The early majority of episodes integrate a lot of exposition very skillfully and avoid unnatural streamlining of the plot. The last episode, on the other hand, takes too many shortcuts and degenerates into a harmlessly violent Disneyland robot safari at one point. Otherwise, the humour is very good, and Japanese language skills pay off. The artificial languages, and the names created in them, sound almost uniformly alien but fairly natural, which is an achievement. The world is generally realistic, avoiding moralistic fiats, but there is a villain in the end, and some space-opera clichés are readily apparent: uniform technological near-stasis, two-dimensional battles explained as a consequence of the FTL premise, feudalism and so on. Mercifully low on fan service. Good characters. Overly pompous music, but good enough.
‣ Banner of the Stars (2000)
Lafiel commands her own ship and participates in the start of a major campaign.

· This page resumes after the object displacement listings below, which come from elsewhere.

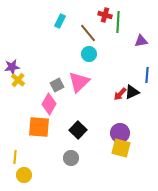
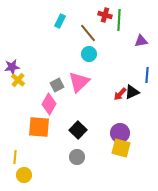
green line: moved 1 px right, 2 px up
gray circle: moved 6 px right, 1 px up
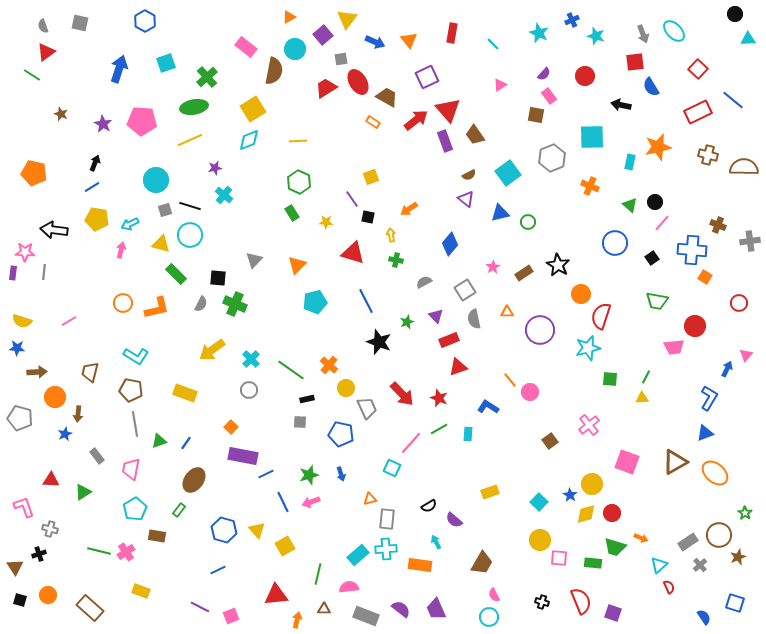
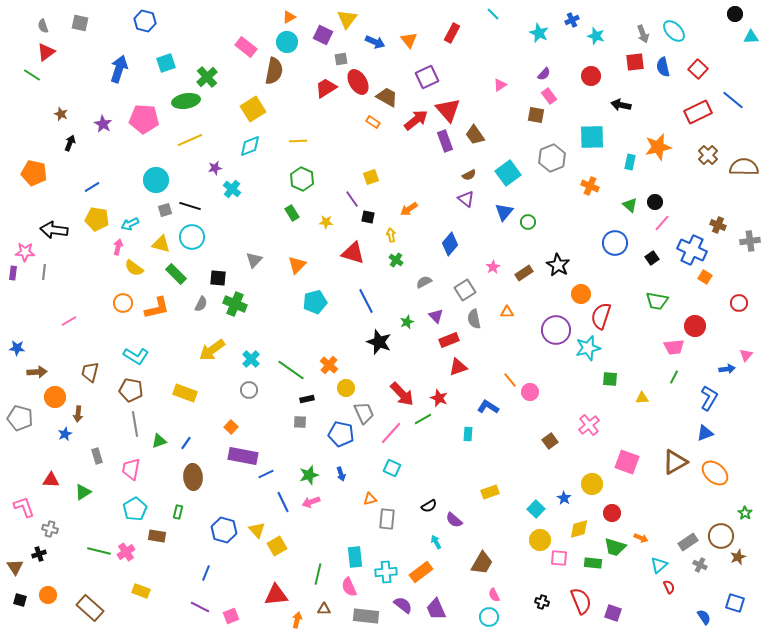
blue hexagon at (145, 21): rotated 15 degrees counterclockwise
red rectangle at (452, 33): rotated 18 degrees clockwise
purple square at (323, 35): rotated 24 degrees counterclockwise
cyan triangle at (748, 39): moved 3 px right, 2 px up
cyan line at (493, 44): moved 30 px up
cyan circle at (295, 49): moved 8 px left, 7 px up
red circle at (585, 76): moved 6 px right
blue semicircle at (651, 87): moved 12 px right, 20 px up; rotated 18 degrees clockwise
green ellipse at (194, 107): moved 8 px left, 6 px up
pink pentagon at (142, 121): moved 2 px right, 2 px up
cyan diamond at (249, 140): moved 1 px right, 6 px down
brown cross at (708, 155): rotated 30 degrees clockwise
black arrow at (95, 163): moved 25 px left, 20 px up
green hexagon at (299, 182): moved 3 px right, 3 px up
cyan cross at (224, 195): moved 8 px right, 6 px up
blue triangle at (500, 213): moved 4 px right, 1 px up; rotated 36 degrees counterclockwise
cyan circle at (190, 235): moved 2 px right, 2 px down
pink arrow at (121, 250): moved 3 px left, 3 px up
blue cross at (692, 250): rotated 20 degrees clockwise
green cross at (396, 260): rotated 24 degrees clockwise
yellow semicircle at (22, 321): moved 112 px right, 53 px up; rotated 18 degrees clockwise
purple circle at (540, 330): moved 16 px right
blue arrow at (727, 369): rotated 56 degrees clockwise
green line at (646, 377): moved 28 px right
gray trapezoid at (367, 408): moved 3 px left, 5 px down
green line at (439, 429): moved 16 px left, 10 px up
pink line at (411, 443): moved 20 px left, 10 px up
gray rectangle at (97, 456): rotated 21 degrees clockwise
brown ellipse at (194, 480): moved 1 px left, 3 px up; rotated 40 degrees counterclockwise
blue star at (570, 495): moved 6 px left, 3 px down
cyan square at (539, 502): moved 3 px left, 7 px down
green rectangle at (179, 510): moved 1 px left, 2 px down; rotated 24 degrees counterclockwise
yellow diamond at (586, 514): moved 7 px left, 15 px down
brown circle at (719, 535): moved 2 px right, 1 px down
yellow square at (285, 546): moved 8 px left
cyan cross at (386, 549): moved 23 px down
cyan rectangle at (358, 555): moved 3 px left, 2 px down; rotated 55 degrees counterclockwise
orange rectangle at (420, 565): moved 1 px right, 7 px down; rotated 45 degrees counterclockwise
gray cross at (700, 565): rotated 24 degrees counterclockwise
blue line at (218, 570): moved 12 px left, 3 px down; rotated 42 degrees counterclockwise
pink semicircle at (349, 587): rotated 108 degrees counterclockwise
purple semicircle at (401, 609): moved 2 px right, 4 px up
gray rectangle at (366, 616): rotated 15 degrees counterclockwise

More of the same. The music is a better fit, there are more eccentric nobles (most of them very funny), technology progresses (a little) and the ending is true to form, not the rush job of Crest. On the other hand, there is very little room for ground-based events, and not much cultural exploration.
‣ Crest of the Stars: Birth (2000)
Lafiel’s parents explore an ancient space hulk, and he pops the Big Question: “Hey, can I have your genes?”
A “Lost Chapter”, created as a TV special of 25 minutes. The connection to a past colonial age deepens the universe neatly. Otherwise, it adds little to the original.
‣ Banner of the Stars II (2001)
During the campaign, our heroes conquer a world that turns out to be a strange form of prison, strategically worthless and possibly unstable.
Yet more of the same and a bit shorter. Ground-based events by the boatload and some romantic closure, yet the charm is fading a little. Female inmates are unrealistically attractive and there is an uncharacteristic moralism.
‣ Banner of the Stars III (2005)
Jinto returns to his home planet after the campaign, but he is still not wanted there. One of his old friends despises the Abh as automatons by genetic imperative.
Less than an hour long, showing no serious fighting. Calm and sweet: Lafiel blushes repeatedly, nobody dies and the wry comedy works as well as ever. The epilogue makes a good end to the franchise.